Data exploration is done to become familiar with the data. This step is especially important when dealing with new data. There are a number of things you will want to do in this step –
a. What is there in the data – look at the list of all the variables in the data set. Understand the meaning of each variable using the data dictionary. Go back to the business for more information in case of any confusion.
b. How much data is there – look at the volume of the data (how many records), look at the time frame of the data (last 3 months, last 6 months, etc.)
c. Quality of the data – how much missing information, quality of data in each variable. Are all fields usable? If a field has data for only 10% of the observations, then maybe that field is not usable, etc.
d. You will also identify some important variables and may do a deeper investigation of these. Like looking at averages, min and max values, maybe 10th and 90th percentile as well.
e. You may also identify fields that you need to transform into the data prep stage.
In data preparation, you will prepare the data for the next stage i.e. the modeling stage.
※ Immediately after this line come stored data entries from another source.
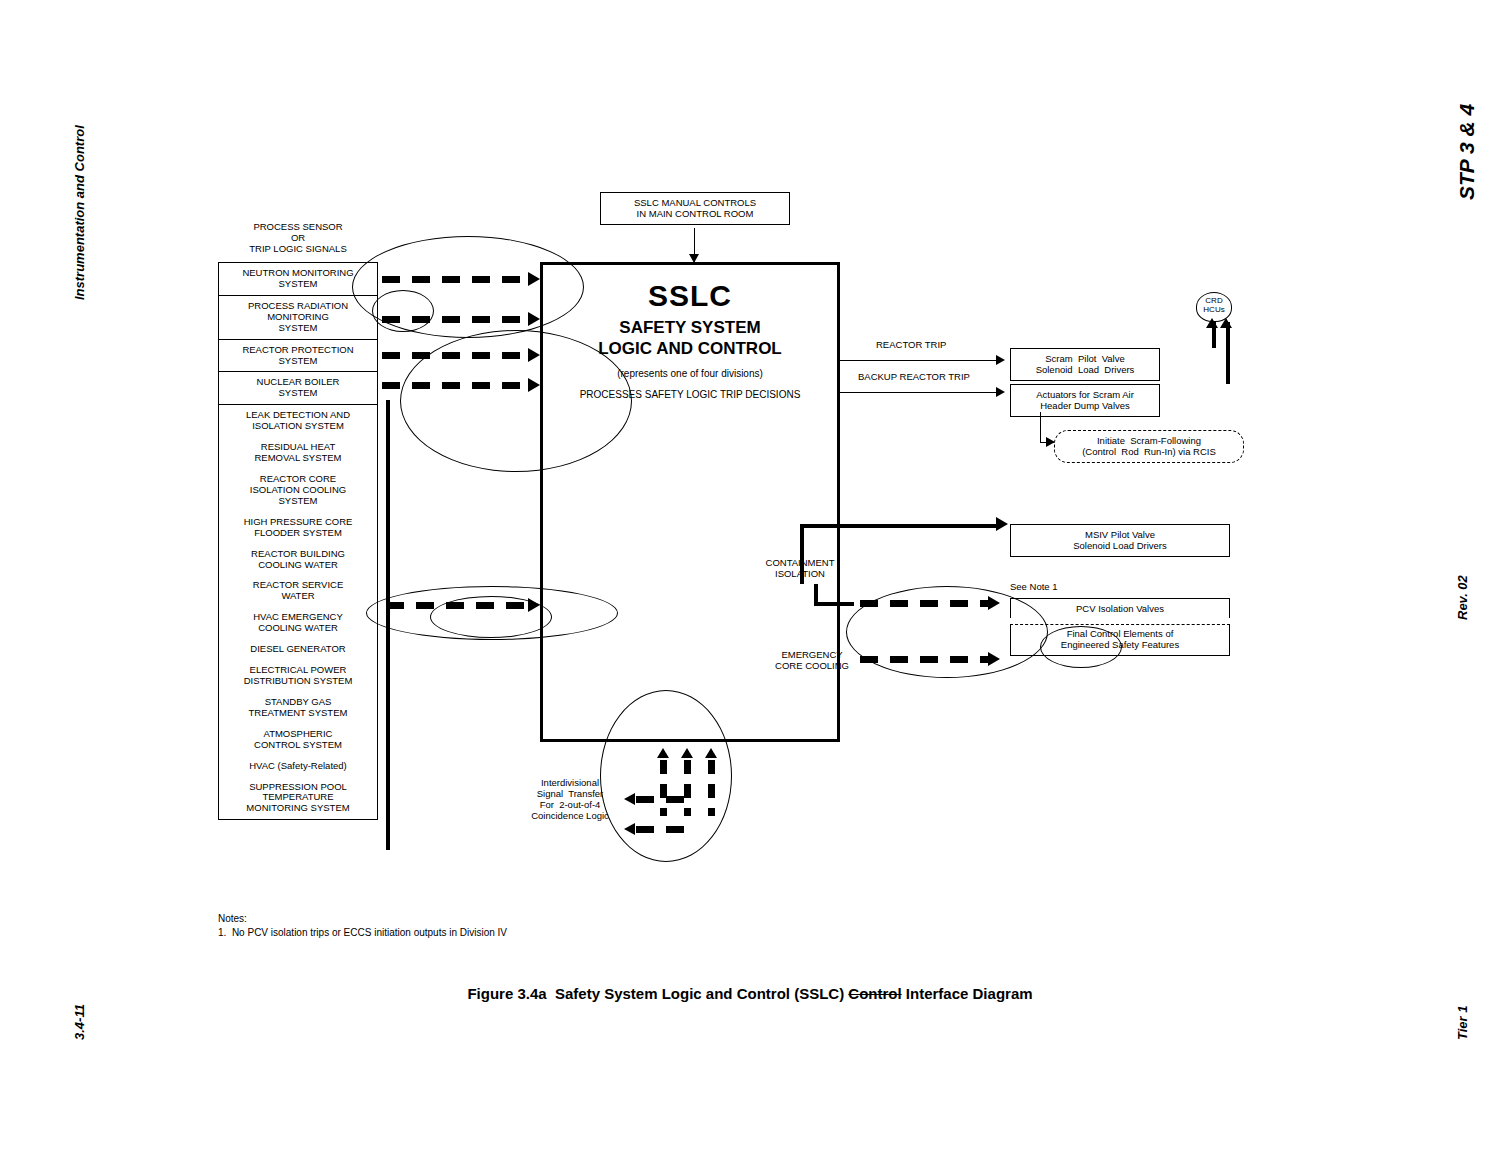STP 3 & 4
Rev. 02
Tier 1
Instrumentation and Control
3.4-11
PROCESS SENSOR
OR
TRIP LOGIC SIGNALS
SSLC MANUAL CONTROLS
IN MAIN CONTROL ROOM
NEUTRON MONITORING
SYSTEM
PROCESS RADIATION
MONITORING
SYSTEM
REACTOR PROTECTION
SYSTEM
NUCLEAR BOILER
SYSTEM
LEAK DETECTION AND
ISOLATION SYSTEM
RESIDUAL HEAT
REMOVAL SYSTEM
REACTOR CORE
ISOLATION COOLING
SYSTEM
HIGH PRESSURE CORE
FLOODER SYSTEM
REACTOR BUILDING
COOLING WATER
REACTOR SERVICE
WATER
HVAC EMERGENCY
COOLING WATER
DIESEL GENERATOR
ELECTRICAL POWER
DISTRIBUTION SYSTEM
STANDBY GAS
TREATMENT SYSTEM
ATMOSPHERIC
CONTROL SYSTEM
HVAC (Safety-Related)
SUPPRESSION POOL
TEMPERATURE
MONITORING SYSTEM
SSLC
SAFETY SYSTEM
LOGIC AND CONTROL
(represents one of four divisions)
PROCESSES SAFETY LOGIC TRIP DECISIONS
REACTOR TRIP
Scram Pilot Valve
Solenoid Load Drivers
BACKUP REACTOR TRIP
Actuators for Scram Air
Header Dump Valves
CRD
HCUs
Initiate Scram-Following
(Control Rod Run-In) via RCIS
MSIV Pilot Valve
Solenoid Load Drivers
CONTAINMENT
ISOLATION
See Note 1
PCV Isolation Valves
Final Control Elements of
Engineered Safety Features
EMERGENCY
CORE COOLING
Interdivisional
Signal Transfer
For 2-out-of-4
Coincidence Logic
Notes:
1. No PCV isolation trips or ECCS initiation outputs in Division IV
Figure 3.4a Safety System Logic and Control (SSLC) Control Interface Diagram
What you do here is influenced by the choice of technique you use in the next stage.
But some things are done in most cases – for example, identifying missing values and treating them, identifying outlier values (unusual values) and treating them, transforming variables, creating binary variables if required, etc.
This is the stage where you will partition the data as well i.e. create training data (to do modeling) and validation (to do validation).
The first step is to identify variables with missing values. Assess the extent of missing values. Is there a pattern in missing values? If yes, try and identify the pattern. It may lead to interesting insights.
If no pattern, then we can either ignore missing values (SAS will not use any observation with missing data) or impute the missing values.
Simple imputation – substituted with mean or median values.
You can use different methods to assess how good a logistic model is.
a. Concordance – This tells you about the ability of the model to discriminate between the event happening and not happening.
b. Lift – It helps you assess how much better the model is compared to random selection.
c. Classification matrix – helps you look at the false positives and true negatives.
Some other general questions you will most likely be asked:
- What have you done to improve your data analytics knowledge in the past year?
- What are your career goals?
- Why do you want a career in data analytics?
The answers to these questions will have to be unique to the person answering it. The key is to show confidence and give well thought out answers that demonstrate you are knowledgeable about the industry and have the conviction to work hard and excel as a data analyst.